According to Sumit Kochar, corporate lawyer and partner at advisory firm Dolce Vita Trustees, Chinese companies have pumped money into Indian unicorns like Paytm, Snapdeal, Swiggy, Ola, Zomato and soonicorns that possess commercial and personal data of millions of Indian users. Though exposing or using the data for any illicit means may have serious implications, according to Indian laws, Kochar is of the view that the Chinese firms may try to grab the sensitive data these firms are holding to retaliate through other channels.

On Wednesday, it was reported that Indian Intelligence agencies asked the government to block or advise people to stop using 52 mobile apps linked to China. The list included videoconferencing app Zoom, short-video app TikTok, UC Browser, and file-sharing app Shareit.

In India, China tech giants and venture capital (VC) funds have become the primary vehicle for investments largely in tech start-ups. This is different from other emerging markets where Chinese investments are mostly in physical infrastructure. 

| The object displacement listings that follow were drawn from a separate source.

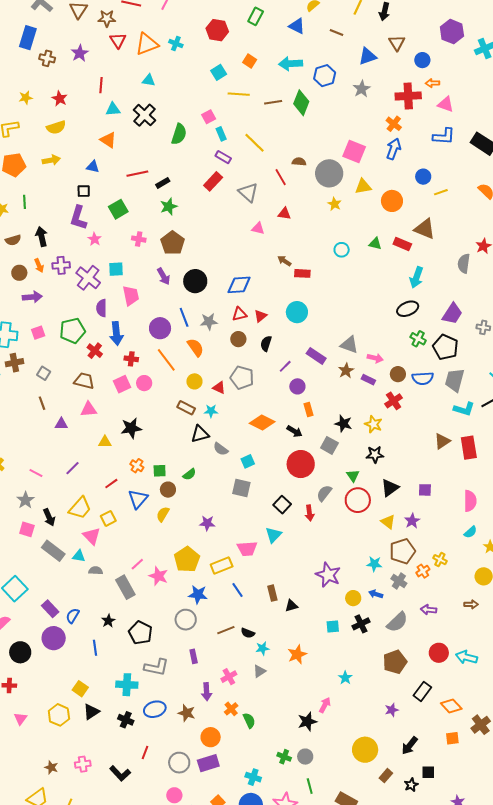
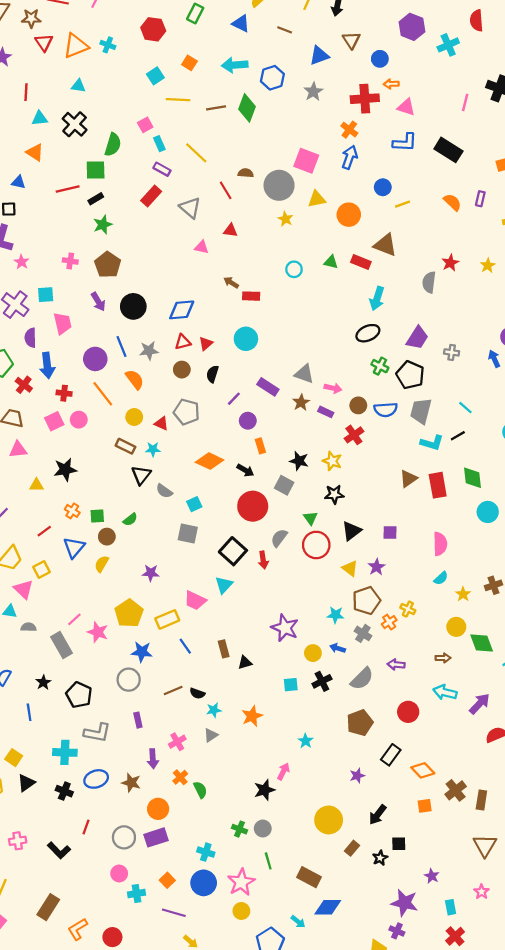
green square: (118, 209) -> (96, 170), moved, turned 30
black triangle: (200, 434) -> (141, 475), turned -36
black square: (282, 505) -> (233, 551), size x1.4
pink trapezoid: (247, 549) -> (195, 600), turned 30
cyan arrow: (466, 657) -> (445, 692), moved

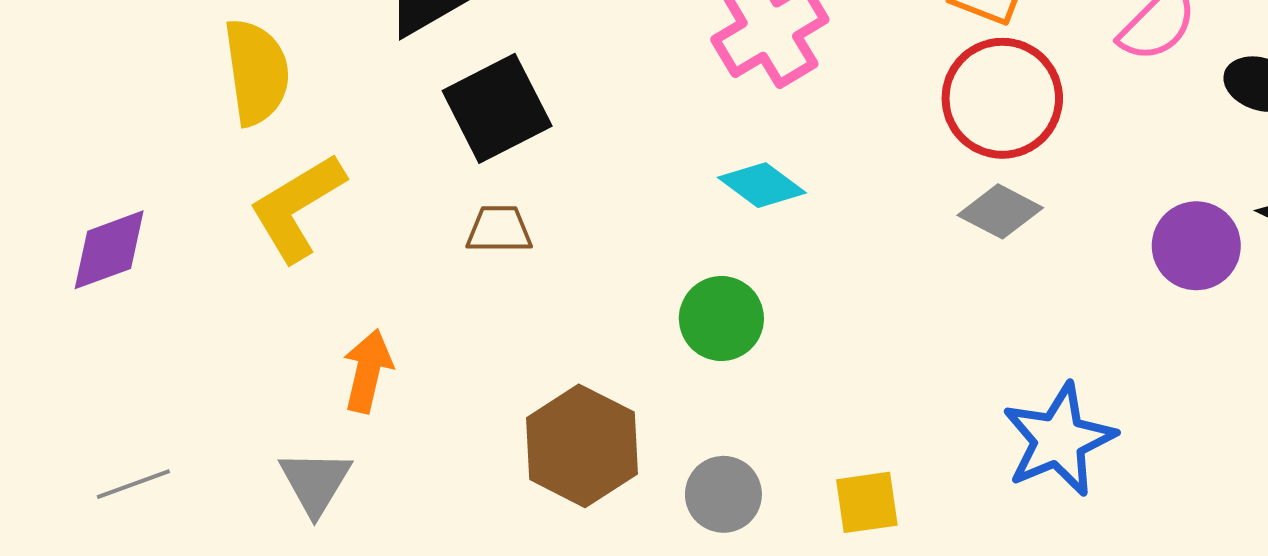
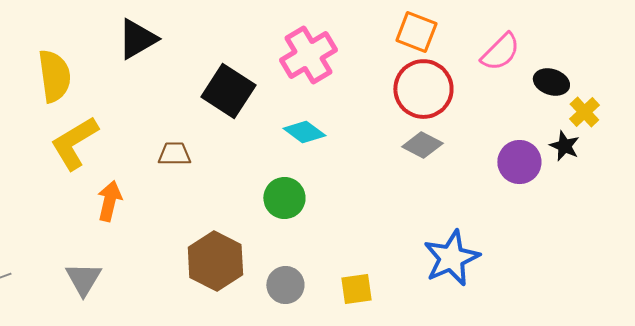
black square: (497, 108) -> (228, 91), moved, turned -30
orange arrow: (368, 371) -> (109, 201), moved

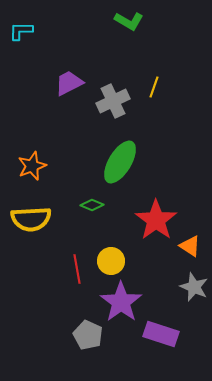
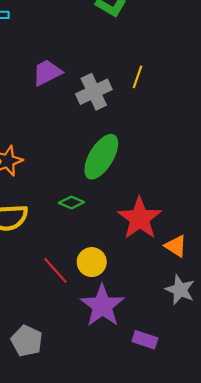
red line: (77, 269) -> (56, 271), turned -32
purple rectangle: (161, 334) -> (145, 340), size x0.7
gray pentagon: (88, 335) -> (27, 341), moved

According to Gateway House, even though Chinese FDI into India is at $6.2 billion, its impact is already outsized, given the increasing penetration of technology into India. 

Analysts believe that the deal flows into the country have already been impacted due to recent changes to India new FDI policy.

“Chinese VC investors are (becoming) increasingly anxious and in some cases even withdrawing term sheets that were on the table. The present escalation further complicates life for Indian start-ups,” said Salman Waris, managing partner at New Delhi-based specialist technology law firm TechLegis Advocates & Solicitors.

Start-ups, looking to raise capital from Chinese investors, will now need to rework their strategies from scratch (due to FDI restrictions). This will cost them both time and money. 

This, coupled with the fall in the basket of investors to choose from and the uncertainty with regard to the availability of VC, is making Indian start-ups defer IPO plans, enforce paycuts, implement furloughs, cut investment round sizes, and accept unfavourable bridge rounds with compressed valuations, added Waris.

N Raja Sujith, partner and head of South India at law firm Majmudar & Partners, is of the view that one needs to be mindful of the fact that Chinese investors are still not barred from investing in Indian firms.